• _Work order_: Show every line in the entries below that contains the word "psiquiatra", copied in full.

▶

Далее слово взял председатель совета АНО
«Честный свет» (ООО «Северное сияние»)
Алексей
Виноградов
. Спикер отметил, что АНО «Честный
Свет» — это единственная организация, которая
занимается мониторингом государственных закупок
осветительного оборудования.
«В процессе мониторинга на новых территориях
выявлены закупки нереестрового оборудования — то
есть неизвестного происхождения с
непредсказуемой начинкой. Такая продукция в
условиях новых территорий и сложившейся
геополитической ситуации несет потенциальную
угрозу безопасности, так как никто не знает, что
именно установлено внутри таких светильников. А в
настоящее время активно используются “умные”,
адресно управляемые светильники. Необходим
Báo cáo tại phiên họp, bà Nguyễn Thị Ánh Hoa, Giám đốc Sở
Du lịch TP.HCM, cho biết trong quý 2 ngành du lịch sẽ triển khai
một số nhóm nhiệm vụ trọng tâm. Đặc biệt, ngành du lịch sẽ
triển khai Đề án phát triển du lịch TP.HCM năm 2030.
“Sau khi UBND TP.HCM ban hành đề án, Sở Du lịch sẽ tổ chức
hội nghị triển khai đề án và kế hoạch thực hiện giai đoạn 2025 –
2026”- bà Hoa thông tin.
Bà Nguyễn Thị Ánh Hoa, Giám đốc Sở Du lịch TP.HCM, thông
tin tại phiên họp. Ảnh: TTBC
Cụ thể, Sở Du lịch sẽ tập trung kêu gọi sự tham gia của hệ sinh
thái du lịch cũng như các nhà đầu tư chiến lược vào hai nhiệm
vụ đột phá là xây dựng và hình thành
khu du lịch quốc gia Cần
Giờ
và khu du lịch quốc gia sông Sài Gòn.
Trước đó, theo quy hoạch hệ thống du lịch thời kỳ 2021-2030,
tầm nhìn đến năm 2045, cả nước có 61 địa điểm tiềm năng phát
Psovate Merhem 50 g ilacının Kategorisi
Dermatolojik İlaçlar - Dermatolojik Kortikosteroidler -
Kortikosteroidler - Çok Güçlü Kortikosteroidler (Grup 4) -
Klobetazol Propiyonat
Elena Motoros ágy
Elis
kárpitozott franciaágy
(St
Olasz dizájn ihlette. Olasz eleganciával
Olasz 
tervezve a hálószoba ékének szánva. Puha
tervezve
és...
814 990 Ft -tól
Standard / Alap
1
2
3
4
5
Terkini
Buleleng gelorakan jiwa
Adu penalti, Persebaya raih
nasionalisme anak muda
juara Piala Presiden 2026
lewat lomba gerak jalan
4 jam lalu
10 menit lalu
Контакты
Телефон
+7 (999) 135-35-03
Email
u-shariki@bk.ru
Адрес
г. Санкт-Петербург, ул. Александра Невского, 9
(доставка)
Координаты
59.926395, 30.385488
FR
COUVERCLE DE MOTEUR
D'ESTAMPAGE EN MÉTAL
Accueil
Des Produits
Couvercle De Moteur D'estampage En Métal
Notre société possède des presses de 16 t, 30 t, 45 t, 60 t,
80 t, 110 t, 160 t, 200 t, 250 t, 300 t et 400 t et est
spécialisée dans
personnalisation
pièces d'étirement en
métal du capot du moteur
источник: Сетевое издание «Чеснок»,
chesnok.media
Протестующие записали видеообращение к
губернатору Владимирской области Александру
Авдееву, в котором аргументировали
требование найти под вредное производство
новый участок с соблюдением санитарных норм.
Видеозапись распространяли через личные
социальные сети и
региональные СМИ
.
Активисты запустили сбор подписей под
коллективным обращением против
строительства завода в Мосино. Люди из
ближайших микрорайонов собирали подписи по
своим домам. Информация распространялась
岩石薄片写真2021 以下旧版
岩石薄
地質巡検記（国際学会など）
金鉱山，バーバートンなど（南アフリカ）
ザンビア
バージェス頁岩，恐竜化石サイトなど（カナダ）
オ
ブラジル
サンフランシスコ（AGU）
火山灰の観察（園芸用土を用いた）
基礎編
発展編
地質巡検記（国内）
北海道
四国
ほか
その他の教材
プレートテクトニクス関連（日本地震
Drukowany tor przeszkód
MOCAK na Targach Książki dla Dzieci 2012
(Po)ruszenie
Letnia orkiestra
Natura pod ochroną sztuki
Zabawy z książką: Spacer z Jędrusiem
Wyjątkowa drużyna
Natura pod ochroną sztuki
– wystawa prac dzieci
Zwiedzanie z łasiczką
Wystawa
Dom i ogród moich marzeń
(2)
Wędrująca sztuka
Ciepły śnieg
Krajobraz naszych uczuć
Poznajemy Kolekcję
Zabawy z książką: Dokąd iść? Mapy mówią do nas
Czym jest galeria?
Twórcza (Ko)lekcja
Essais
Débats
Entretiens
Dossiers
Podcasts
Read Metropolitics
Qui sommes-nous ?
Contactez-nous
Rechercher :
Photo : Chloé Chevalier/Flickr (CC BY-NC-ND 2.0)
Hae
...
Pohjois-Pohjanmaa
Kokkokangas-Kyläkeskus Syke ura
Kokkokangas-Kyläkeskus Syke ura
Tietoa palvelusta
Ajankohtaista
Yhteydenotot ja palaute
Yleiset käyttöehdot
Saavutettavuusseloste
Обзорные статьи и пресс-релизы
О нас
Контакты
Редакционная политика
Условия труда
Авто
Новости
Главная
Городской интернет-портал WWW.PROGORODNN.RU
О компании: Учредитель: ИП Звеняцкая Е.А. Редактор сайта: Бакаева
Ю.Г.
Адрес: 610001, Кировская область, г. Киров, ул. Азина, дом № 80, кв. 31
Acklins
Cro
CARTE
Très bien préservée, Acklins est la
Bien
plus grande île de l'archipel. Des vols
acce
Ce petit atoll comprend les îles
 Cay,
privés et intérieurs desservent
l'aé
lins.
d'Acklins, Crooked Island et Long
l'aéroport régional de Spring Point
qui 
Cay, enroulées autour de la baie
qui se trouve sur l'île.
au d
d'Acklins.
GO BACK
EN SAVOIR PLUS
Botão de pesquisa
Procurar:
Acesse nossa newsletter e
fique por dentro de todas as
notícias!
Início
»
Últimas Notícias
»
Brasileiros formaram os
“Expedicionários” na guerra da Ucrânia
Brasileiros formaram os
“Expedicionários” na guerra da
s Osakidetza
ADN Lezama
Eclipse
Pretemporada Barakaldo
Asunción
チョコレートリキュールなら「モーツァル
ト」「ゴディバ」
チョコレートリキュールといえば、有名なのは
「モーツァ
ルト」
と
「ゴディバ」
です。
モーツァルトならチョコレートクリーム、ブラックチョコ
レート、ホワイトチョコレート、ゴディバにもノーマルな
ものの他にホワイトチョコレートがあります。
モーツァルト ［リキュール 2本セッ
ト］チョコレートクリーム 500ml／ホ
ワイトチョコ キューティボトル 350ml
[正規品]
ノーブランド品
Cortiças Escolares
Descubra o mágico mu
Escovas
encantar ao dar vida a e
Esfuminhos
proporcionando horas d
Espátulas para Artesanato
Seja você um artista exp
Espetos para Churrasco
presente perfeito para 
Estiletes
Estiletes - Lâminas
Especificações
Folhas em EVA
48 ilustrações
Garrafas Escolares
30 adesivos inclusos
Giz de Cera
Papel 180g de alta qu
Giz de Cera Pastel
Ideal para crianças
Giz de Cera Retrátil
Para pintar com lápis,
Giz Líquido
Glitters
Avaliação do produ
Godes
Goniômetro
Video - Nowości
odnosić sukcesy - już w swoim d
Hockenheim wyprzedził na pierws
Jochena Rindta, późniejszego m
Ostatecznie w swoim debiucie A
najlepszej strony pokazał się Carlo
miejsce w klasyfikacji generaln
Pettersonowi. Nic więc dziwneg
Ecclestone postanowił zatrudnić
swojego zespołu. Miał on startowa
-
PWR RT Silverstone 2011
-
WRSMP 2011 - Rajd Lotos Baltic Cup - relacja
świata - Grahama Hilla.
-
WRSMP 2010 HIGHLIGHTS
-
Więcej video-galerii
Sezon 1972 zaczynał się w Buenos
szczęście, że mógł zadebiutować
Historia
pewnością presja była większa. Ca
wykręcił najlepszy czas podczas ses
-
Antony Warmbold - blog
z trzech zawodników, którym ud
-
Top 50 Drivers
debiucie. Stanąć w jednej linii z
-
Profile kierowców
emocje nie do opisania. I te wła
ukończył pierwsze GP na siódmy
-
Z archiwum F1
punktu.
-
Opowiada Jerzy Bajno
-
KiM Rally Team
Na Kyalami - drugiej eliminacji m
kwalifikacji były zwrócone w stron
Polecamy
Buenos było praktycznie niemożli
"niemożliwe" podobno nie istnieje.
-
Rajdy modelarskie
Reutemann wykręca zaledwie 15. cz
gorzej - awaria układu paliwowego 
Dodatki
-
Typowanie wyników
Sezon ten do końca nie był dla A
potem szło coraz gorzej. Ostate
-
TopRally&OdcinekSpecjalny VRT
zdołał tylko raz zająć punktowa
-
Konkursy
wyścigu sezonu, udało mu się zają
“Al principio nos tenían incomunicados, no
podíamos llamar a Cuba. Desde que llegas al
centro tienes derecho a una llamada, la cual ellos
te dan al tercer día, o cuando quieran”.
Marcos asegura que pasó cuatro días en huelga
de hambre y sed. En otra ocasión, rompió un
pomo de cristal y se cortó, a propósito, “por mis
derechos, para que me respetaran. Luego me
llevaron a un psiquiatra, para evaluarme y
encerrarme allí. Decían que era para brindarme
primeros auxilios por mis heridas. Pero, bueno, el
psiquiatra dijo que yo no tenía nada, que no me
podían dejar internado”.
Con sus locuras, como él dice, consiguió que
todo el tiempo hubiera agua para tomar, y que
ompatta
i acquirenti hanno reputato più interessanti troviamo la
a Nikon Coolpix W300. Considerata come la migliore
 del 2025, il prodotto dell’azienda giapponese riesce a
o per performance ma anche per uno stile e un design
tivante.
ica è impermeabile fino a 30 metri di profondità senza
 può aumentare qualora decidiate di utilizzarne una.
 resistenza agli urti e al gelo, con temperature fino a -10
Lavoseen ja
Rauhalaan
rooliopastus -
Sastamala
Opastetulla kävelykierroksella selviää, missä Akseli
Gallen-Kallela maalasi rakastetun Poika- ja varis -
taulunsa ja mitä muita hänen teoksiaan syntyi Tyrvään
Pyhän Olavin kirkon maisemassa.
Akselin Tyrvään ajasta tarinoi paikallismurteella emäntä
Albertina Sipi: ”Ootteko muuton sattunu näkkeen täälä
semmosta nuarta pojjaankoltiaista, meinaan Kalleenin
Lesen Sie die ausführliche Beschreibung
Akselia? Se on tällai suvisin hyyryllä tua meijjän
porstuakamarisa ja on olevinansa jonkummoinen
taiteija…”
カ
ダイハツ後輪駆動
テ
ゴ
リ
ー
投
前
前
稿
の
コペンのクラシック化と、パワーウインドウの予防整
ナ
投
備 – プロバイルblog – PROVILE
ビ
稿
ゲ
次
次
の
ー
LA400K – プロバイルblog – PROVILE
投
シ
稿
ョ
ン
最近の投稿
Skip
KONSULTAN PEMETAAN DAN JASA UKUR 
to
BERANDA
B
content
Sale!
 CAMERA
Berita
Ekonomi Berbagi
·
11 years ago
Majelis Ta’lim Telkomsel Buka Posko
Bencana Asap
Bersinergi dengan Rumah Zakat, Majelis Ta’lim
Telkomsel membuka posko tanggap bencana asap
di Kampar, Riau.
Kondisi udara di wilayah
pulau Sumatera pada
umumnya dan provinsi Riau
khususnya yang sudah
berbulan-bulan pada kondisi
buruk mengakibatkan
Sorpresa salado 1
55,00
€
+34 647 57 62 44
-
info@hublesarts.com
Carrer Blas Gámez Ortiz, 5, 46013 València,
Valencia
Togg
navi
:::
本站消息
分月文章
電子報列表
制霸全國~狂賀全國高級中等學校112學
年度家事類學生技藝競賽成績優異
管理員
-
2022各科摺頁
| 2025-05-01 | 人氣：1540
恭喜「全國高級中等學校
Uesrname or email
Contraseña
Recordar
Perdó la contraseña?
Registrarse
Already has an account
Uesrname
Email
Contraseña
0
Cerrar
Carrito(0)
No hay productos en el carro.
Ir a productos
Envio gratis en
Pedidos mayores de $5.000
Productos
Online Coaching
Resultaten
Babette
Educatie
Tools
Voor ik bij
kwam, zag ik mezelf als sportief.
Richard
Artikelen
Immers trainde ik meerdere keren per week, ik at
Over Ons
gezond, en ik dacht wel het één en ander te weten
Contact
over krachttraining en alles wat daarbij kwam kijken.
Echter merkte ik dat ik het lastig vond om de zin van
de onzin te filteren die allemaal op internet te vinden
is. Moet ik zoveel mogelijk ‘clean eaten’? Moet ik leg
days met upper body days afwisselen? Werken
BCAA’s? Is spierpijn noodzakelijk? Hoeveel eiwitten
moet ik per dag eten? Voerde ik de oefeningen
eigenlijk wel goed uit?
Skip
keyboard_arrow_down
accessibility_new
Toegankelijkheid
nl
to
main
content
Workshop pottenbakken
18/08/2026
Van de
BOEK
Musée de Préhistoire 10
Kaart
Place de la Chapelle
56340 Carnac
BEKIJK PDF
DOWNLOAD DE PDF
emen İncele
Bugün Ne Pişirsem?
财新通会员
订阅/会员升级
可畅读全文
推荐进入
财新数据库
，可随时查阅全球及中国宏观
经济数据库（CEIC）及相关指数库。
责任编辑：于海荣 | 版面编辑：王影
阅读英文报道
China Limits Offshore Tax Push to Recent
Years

◀

• _Exercise solution_:
llevaron a un psiquiatra, para evaluarme y
psiquiatra dijo que yo no tenía nada, que no me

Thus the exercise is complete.